> Excerpt to read:

The photo brought theorists — like Strominger — together with observers like Michael Johnson, first author on the EHT team’s recent study published in Science Advances and an astrophysicist with the Black Hole Initiative. “It’s an example of how a new result can prompt these unexpected, new collaborations,” Johnson said.
Together, the interdisciplinary team discovered the doughnut is not just one doughnut but a collection of sub-rings of light bending in thinner loops the closer they get to the black hole’s event horizon — a boundary around the hole, which is the point of no return where matter and even light disappear to no one knows where. Right outside that is what the team calls the photon shell. “In that region,” Lupsasca said, “gravity is not strong enough to capture the light rays forever, but it’s strong enough to deflect them so much that they go around in circles.” Nothing can bend light like a black hole.
“[Black holes are] paradoxical objects. They’re the epitome of what we don’t understand.”

> Work request A:
Answer each question from the black hole passage.
(i) Who is first author on the EHT team's recent study, and in which journal was it published?
(ii) What does the team call the region right outside the event horizon?
(iii) How do the sub-rings of light change the closer they get to the event horizon?
> Work request B:
According to the black hole passage, why do light rays in the photon shell travel around in circles?
Answer using only the black hole passage, with no outside knowledge.

> Given data:

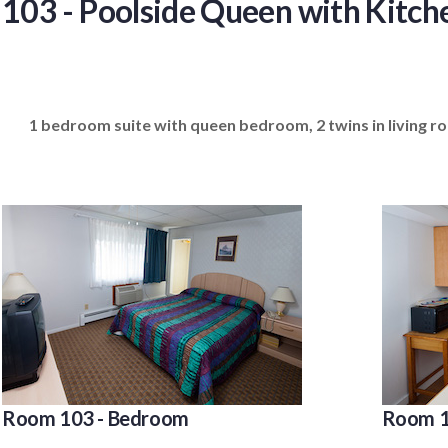
103 - Poolside Queen with Kitch
1 bedroom suite with queen bedroom, 2 twins in living roo
Room 103 - Bedroom
Room 1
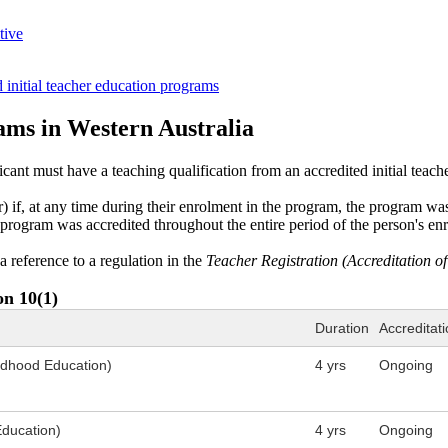
tive
 initial teacher education programs
rams in Western Australia
icant ​must have a teaching qualification from an accredited initial tea
er) if, at any time during their enrolment in the program, the program 
he program was accredited throughout the entire period of the person's en
a reference to a regulation in the
Teacher Registration (Accreditation o
on 10(1)
Duration
Accreditati
ildhood Education)
4 yrs
Ongoing
Education)
4 yrs
Ongoing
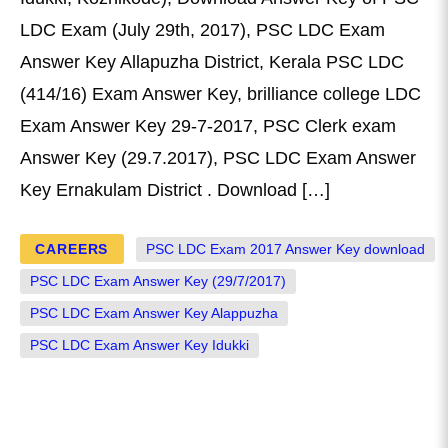
LDC Exam (July 29th, 2017), PSC LDC Exam
Answer Key Allapuzha District, Kerala PSC LDC
(414/16) Exam Answer Key, brilliance college LDC
Exam Answer Key 29-7-2017, PSC Clerk exam
Answer Key (29.7.2017), PSC LDC Exam Answer
Key Ernakulam District . Download […]
CAREERS
PSC LDC Exam 2017 Answer Key download
PSC LDC Exam Answer Key (29/7/2017)
PSC LDC Exam Answer Key Alappuzha
PSC LDC Exam Answer Key Idukki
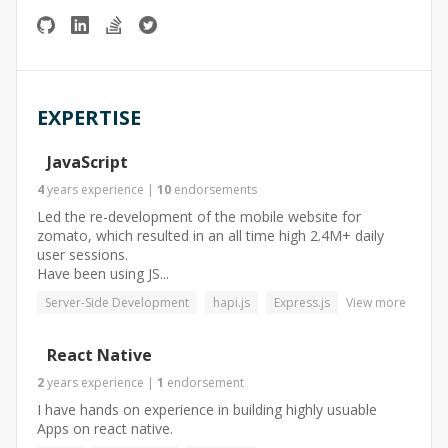
EXPERTISE
JavaScript
4
years
experience
|
10
endorsements
Led the re-development of the mobile website for
zomato, which resulted in an all time high 2.4M+ daily
user sessions.
Have been using JS...
Server-Side Development
hapi.js
Express.js
View more
React Native
2
years
experience
|
1
endorsement
I have hands on experience in building highly usuable
Apps on react native.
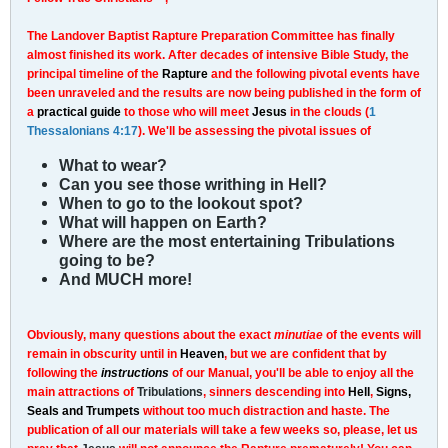
The Landover Baptist Rapture Preparation Committee has finally
almost finished its work. After decades of intensive Bible Study, the
principal timeline of the
Rapture
and the following pivotal events have
been unraveled and the results are now being published in the form of
a
practical guide
to those who will meet
Jesus
in the clouds (
1
Thessalonians 4:17
). We'll be assessing the pivotal issues of
What to wear?
Can you see those writhing in Hell?
When to go to the lookout spot?
What will happen on Earth?
Where are the most entertaining Tribulations
going to be?
And MUCH more!
Obviously, many questions about the exact
minutiae
of the events will
remain in obscurity until in
Heaven
, but we are confident that by
following the
instructions
of our Manual, you'll be able to enjoy all the
main attractions of
Tribulations
, sinners descending into
Hell
,
Signs,
Seals and Trumpets
without too much distraction and haste. The
publication of all our materials will take a few weeks so, please, let us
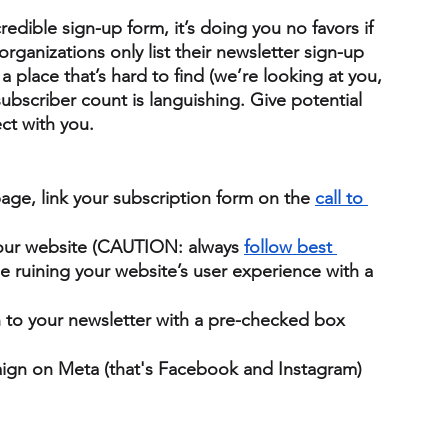
edible sign-up form, it’s doing you no favors if 
organizations only list their newsletter sign-up 
a place that’s hard to find (we’re looking at you, 
bscriber count is languishing. Give potential 
ct with you.
age, link your subscription form on the 
call to 
your website (CAUTION: always
follow best 
ruining your website’s user experience with a 
n to your newsletter with a pre-checked box 
ign on Meta (that's Facebook and Instagram) 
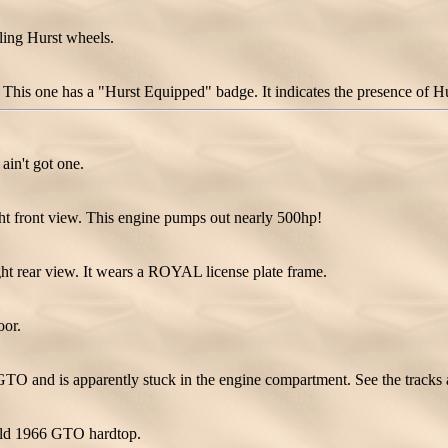
ing Hurst wheels.
his one has a "Hurst Equipped" badge. It indicates the presence of Hurs
 ain't got one.
t front view. This engine pumps out nearly 500hp!
t rear view. It wears a ROYAL license plate frame.
oor.
GTO and is apparently stuck in the engine compartment. See the tracks a
gold 1966 GTO hardtop.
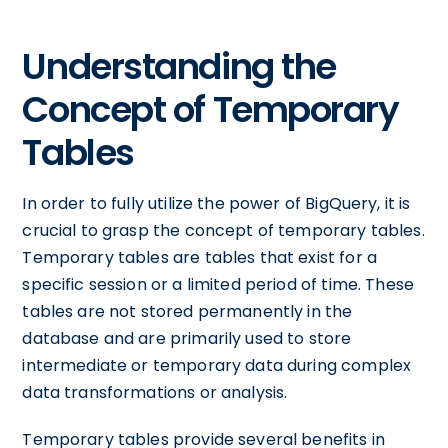
Understanding the
Concept of Temporary
Tables
In order to fully utilize the power of BigQuery, it is
crucial to grasp the concept of temporary tables.
Temporary tables are tables that exist for a
specific session or a limited period of time. These
tables are not stored permanently in the
database and are primarily used to store
intermediate or temporary data during complex
data transformations or analysis.
Temporary tables provide several benefits in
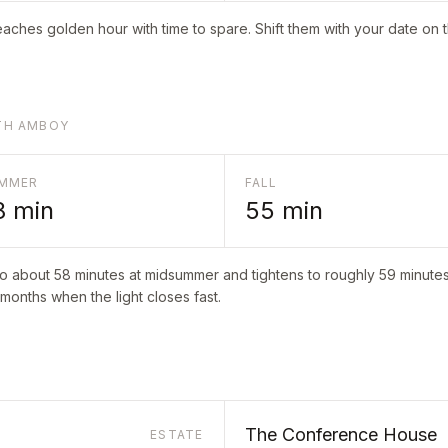
aches golden hour with time to spare. Shift them with your date on 
UTH AMBOY
MMER
FALL
8
min
55
min
to about
58
minutes at midsummer and tightens to roughly
59
minutes 
 months when the light closes fast.
The Conference House
ESTATE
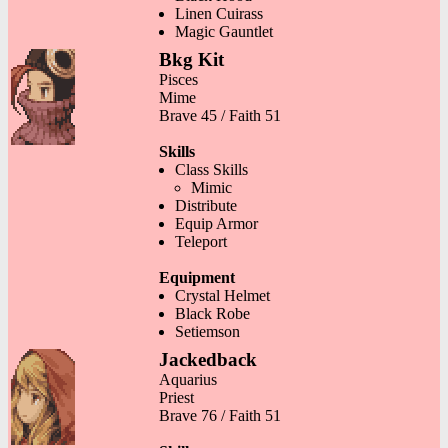
Linen Cuirass
Magic Gauntlet
Bkg Kit
Pisces
Mime
Brave 45 / Faith 51
Skills
Class Skills
Mimic
Distribute
Equip Armor
Teleport
Equipment
Crystal Helmet
Black Robe
Setiemson
Jackedback
Aquarius
Priest
Brave 76 / Faith 51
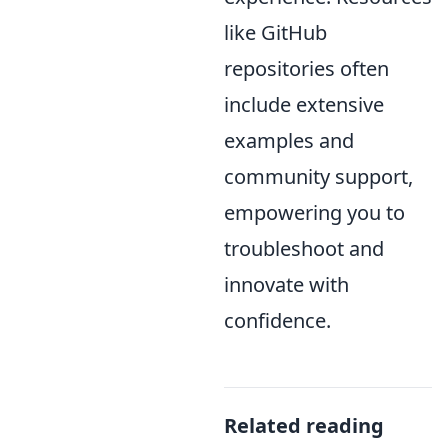
like GitHub
repositories often
include extensive
examples and
community support,
empowering you to
troubleshoot and
innovate with
confidence.
Related reading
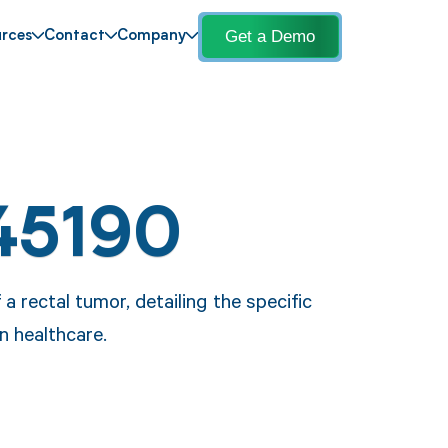
Get a Demo
rces
Contact
Company
45190
a rectal tumor, detailing the specific
n healthcare.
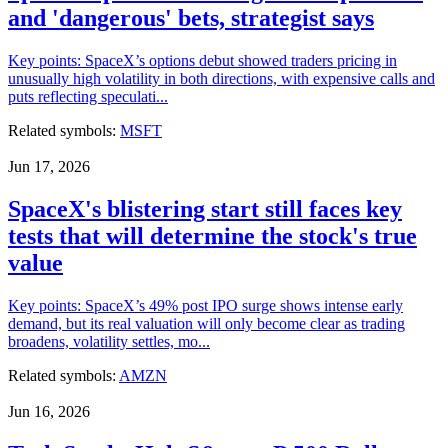
and 'dangerous' bets, strategist says
Key points: SpaceX’s options debut showed traders pricing in
unusually high volatility in both directions, with expensive calls and
puts reflecting speculati...
Related symbols:
MSFT
Jun 17, 2026
SpaceX's blistering start still faces key
tests that will determine the stock's true
value
Key points: SpaceX’s 49% post IPO surge shows intense early
demand, but its real valuation will only become clear as trading
broadens, volatility settles, mo...
Related symbols:
AMZN
Jun 16, 2026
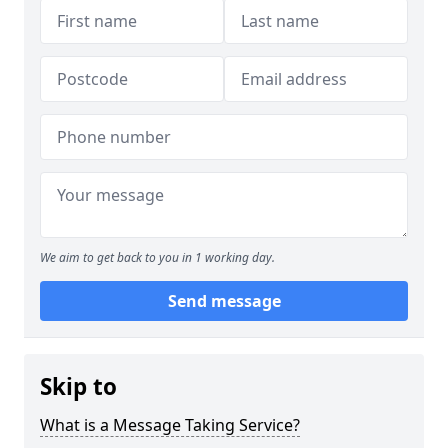
We aim to get back to you in 1 working day.
Send message
Skip to
What is a Message Taking Service?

> Solution A:
(i) Michael Johnson is first author, and the study was published in Science Advances.
(ii) The team calls it the photon shell.
(iii) They bend in thinner loops.

> Solution B:
In that region, gravity is not strong enough to capture the light rays forever. It is still strong enough to deflect them so much that they go around in circles.